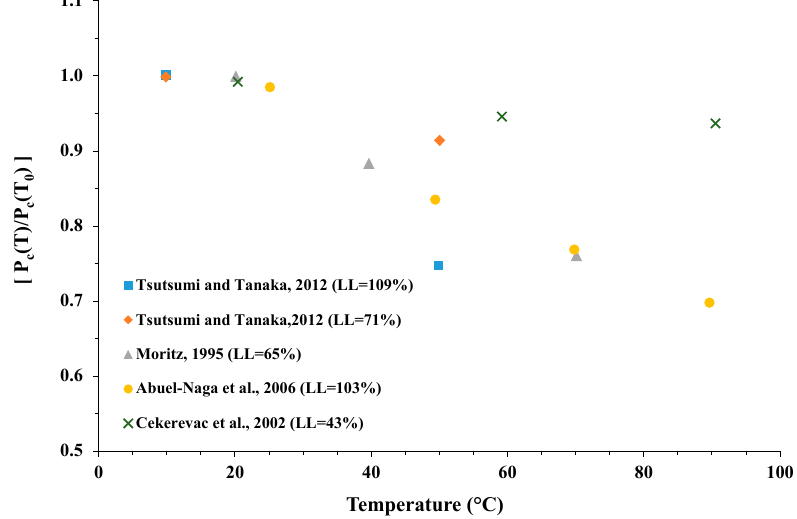
Figure 3. Effect of temperature on preconsolidation pressure.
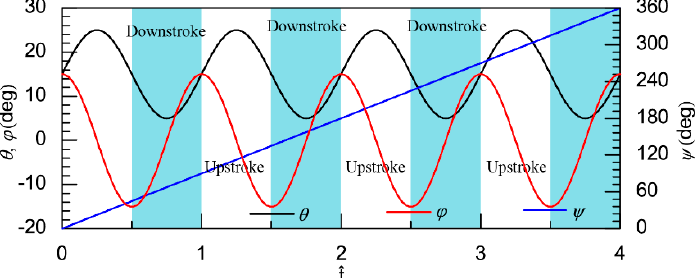
Figure 8. Variation of flapping angles, twisting angles, and rotary angles in four periods.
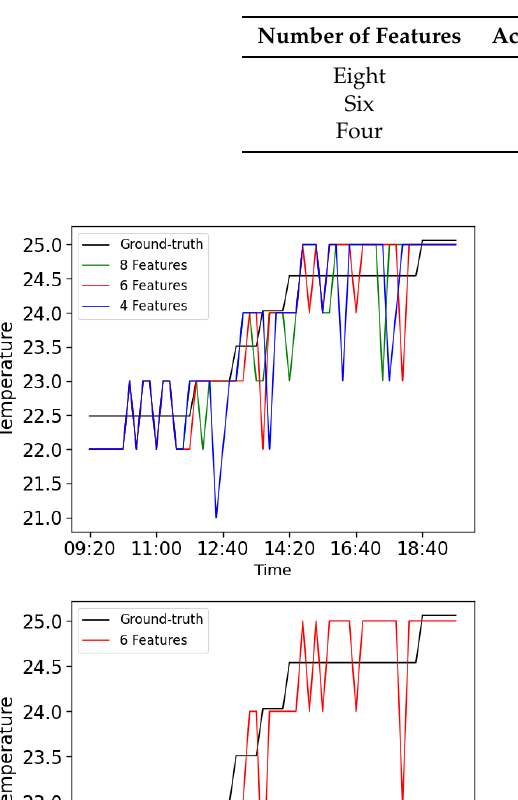
Table 2. The results of forecasting temperature in dynamic settings.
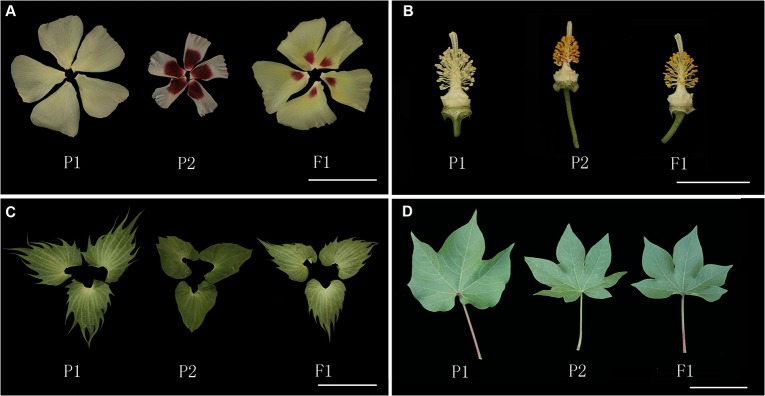
Morphology of G. hirsutum, G. arboreum and F1 hybrids.A, Petals; B, Pistils and stamens; C, Bracts; D, Leaves. Scale bars, 50 mm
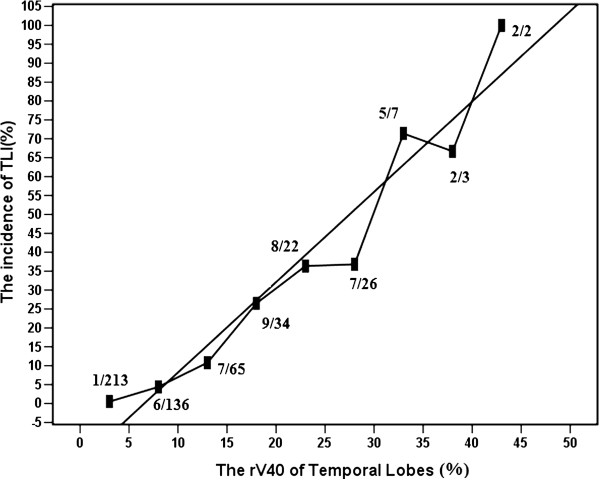
Plot of 5-year incidence as function of rV40 for temporal lobes.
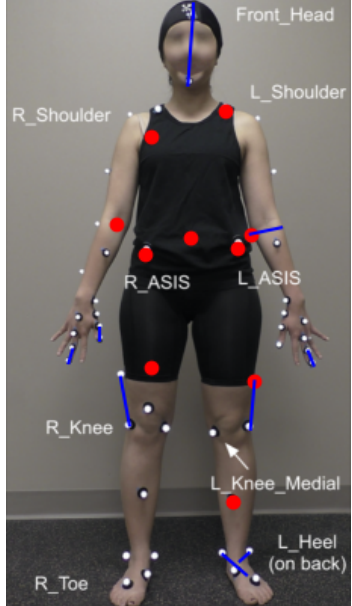
Figure 4. Kinematic markers (referred to as “joints” in pose estimation literature, red) and segments (referred to as “limbs” in pose estimation literature, blue) with the top 10 attention weights in the prediction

» Exercise: The records above are to be restated word for word, excluding all pictures.

» Exercise answer:
Figure 3. Effect of temperature on preconsolidation pressure.
Figure 8. Variation of flapping angles, twisting angles, and rotary angles in four periods.
Table 2. The results of forecasting temperature in dynamic settings.
Morphology of G. hirsutum, G. arboreum and F1 hybrids.A, Petals; B, Pistils and stamens; C, Bracts; D, Leaves. Scale bars, 50 mm
Plot of 5-year incidence as function of rV40 for temporal lobes.
Figure 4. Kinematic markers (referred to as “joints” in pose estimation literature, red) and segments (referred to as “limbs” in pose estimation literature, blue) with the top 10 attention weights in the prediction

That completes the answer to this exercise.